L’été prochain, pour les 18e Jeux asiatique, ce même stade, qui a depuis longtemps quitté la ‘banlieue’ de la capitale et qui a connu plusieurs rénovations depuis 1962, doit accueillir les cérémonies d’ouverture et de clôture de la compétition.

‘C’était hier, mais aujourd’hui rien n’a changé

Le site indonésien officiel des Jeux 2018 évoque bien 1962, mais il a perdu la mémoire du soutien soviétique et préfère se rappeler la grandeur magnifiée du président Soekarno. Les rédacteurs se souviennent par ailleurs d’« une pluie de médailles » indonésiennes  - 77 au total dont 21 d’or, 26 d’argent et 30 de bronze - bien plus volontiers que de l’écrasante victoire de la délégation japonaise qui, à l’époque, a remporté l’or sur plus de la moitié des épreuves.

Les tensions politiques d’alors, qui ont entrainé la non-participation d’Israël et de Formose (l’actuel Taiwan) et avaient provoqué la crispation du CIO, ont-elles aussi été rangées dans les oubliettes de la mémoire collective.

Ces ‘maladresses’ rappellent que ces compétitions sportives sont avant tout le lieu idéal pour exalter le nationalisme. À l’image de ces propos de Soekarno – on n’écrit plus guère Sukarno – relatifs à l’organisation de ces Jeux et mis en ligne sur le même site : « Tant que le monde entier prend conscience de la fierté et de la dignité de l’Indonésie, combien nous devons dépenser n’a aucune importance. »
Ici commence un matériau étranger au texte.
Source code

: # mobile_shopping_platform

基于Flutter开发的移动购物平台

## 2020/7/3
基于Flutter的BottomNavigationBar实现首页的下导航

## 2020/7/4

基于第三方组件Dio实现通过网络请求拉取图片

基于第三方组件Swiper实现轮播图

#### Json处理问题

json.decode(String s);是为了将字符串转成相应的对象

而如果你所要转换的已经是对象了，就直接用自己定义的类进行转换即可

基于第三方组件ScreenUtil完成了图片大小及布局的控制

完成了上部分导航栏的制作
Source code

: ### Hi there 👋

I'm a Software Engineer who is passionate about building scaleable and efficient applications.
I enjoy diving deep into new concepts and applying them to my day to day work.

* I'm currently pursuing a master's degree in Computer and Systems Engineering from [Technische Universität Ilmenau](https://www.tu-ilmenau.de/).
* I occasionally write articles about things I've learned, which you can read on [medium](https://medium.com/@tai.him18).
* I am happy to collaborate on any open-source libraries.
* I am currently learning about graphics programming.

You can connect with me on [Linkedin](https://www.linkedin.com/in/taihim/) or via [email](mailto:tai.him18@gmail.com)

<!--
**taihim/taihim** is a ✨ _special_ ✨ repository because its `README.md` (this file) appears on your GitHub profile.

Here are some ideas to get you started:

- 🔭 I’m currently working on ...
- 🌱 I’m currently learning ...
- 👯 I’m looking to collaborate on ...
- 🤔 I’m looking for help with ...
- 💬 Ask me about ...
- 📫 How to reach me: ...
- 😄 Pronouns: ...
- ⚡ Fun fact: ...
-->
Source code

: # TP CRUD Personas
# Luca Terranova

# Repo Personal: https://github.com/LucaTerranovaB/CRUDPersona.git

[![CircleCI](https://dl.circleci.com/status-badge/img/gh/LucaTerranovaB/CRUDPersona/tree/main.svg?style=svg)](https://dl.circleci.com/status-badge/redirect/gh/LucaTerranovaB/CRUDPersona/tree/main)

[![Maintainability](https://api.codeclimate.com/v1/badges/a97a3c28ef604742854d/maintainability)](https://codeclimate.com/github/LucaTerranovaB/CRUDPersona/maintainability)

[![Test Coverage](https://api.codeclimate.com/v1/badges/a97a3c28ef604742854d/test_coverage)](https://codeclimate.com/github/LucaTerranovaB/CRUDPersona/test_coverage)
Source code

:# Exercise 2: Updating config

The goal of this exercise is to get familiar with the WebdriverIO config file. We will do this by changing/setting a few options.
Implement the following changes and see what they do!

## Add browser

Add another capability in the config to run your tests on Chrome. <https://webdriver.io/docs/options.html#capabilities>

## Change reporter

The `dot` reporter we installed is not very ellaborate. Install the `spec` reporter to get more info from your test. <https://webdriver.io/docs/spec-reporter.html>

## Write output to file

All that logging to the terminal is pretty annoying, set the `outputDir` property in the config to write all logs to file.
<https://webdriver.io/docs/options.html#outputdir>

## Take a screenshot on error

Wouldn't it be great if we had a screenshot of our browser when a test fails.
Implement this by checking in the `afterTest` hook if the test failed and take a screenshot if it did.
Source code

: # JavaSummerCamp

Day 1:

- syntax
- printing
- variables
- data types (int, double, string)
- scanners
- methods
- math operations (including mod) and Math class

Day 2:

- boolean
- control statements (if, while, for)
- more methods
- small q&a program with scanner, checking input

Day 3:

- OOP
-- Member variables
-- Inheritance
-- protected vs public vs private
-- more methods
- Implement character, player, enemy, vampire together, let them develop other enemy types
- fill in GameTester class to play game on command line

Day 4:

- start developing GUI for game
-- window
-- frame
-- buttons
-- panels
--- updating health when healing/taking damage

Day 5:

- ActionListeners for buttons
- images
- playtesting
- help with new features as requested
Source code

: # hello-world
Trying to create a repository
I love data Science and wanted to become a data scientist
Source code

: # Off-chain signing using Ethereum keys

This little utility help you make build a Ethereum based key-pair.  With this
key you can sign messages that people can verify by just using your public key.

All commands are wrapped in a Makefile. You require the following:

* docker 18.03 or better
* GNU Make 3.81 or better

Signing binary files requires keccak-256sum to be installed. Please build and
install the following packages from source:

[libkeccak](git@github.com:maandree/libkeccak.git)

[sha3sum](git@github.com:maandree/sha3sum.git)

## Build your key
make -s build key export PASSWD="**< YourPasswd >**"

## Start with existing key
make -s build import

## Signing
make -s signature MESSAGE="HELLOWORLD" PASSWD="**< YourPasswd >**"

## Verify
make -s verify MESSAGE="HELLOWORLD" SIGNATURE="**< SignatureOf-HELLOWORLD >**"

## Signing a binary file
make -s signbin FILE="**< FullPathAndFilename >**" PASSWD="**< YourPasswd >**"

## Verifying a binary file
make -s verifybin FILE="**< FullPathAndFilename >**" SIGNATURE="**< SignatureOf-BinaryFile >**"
‘Le seul, le grand, l'unique et pour toujours le public’

Contrairement à la chanson de ‘Cloclo’, pas mal de choses ont changé depuis 1962, dans un pays qui compte aujourd’hui près de 265 millions d’habitants. C’est d’ailleurs ce que vient nous rappeler la conclusion de l’article du 24 août dans Le Monde : « Plus de cinq millions de demandes de places ont été enregistrées. Bien que l'Indonésie soit avec quatre-vingt-seize millions d'habitants l'un des pays les plus peuplés du monde, un tel enthousiasme a contraint les organisateurs à effectuer un tirage au sort dont les résultats seront publiés par la radio. »

À quelques milliers de kilomètres de là, en France, cette même radio diffusait alors les premiers tubes du courant yé-yé. La mode a certes évolué depuis, mais parmi les choses qui n’ont pas changé, il y a l’espoir des organisateurs indonésiens que le public réponde massivement présent lors de ces prochains Jeux, afin que la fête sportive recommence l’an prochain… pour ainsi dire comme d’habitude.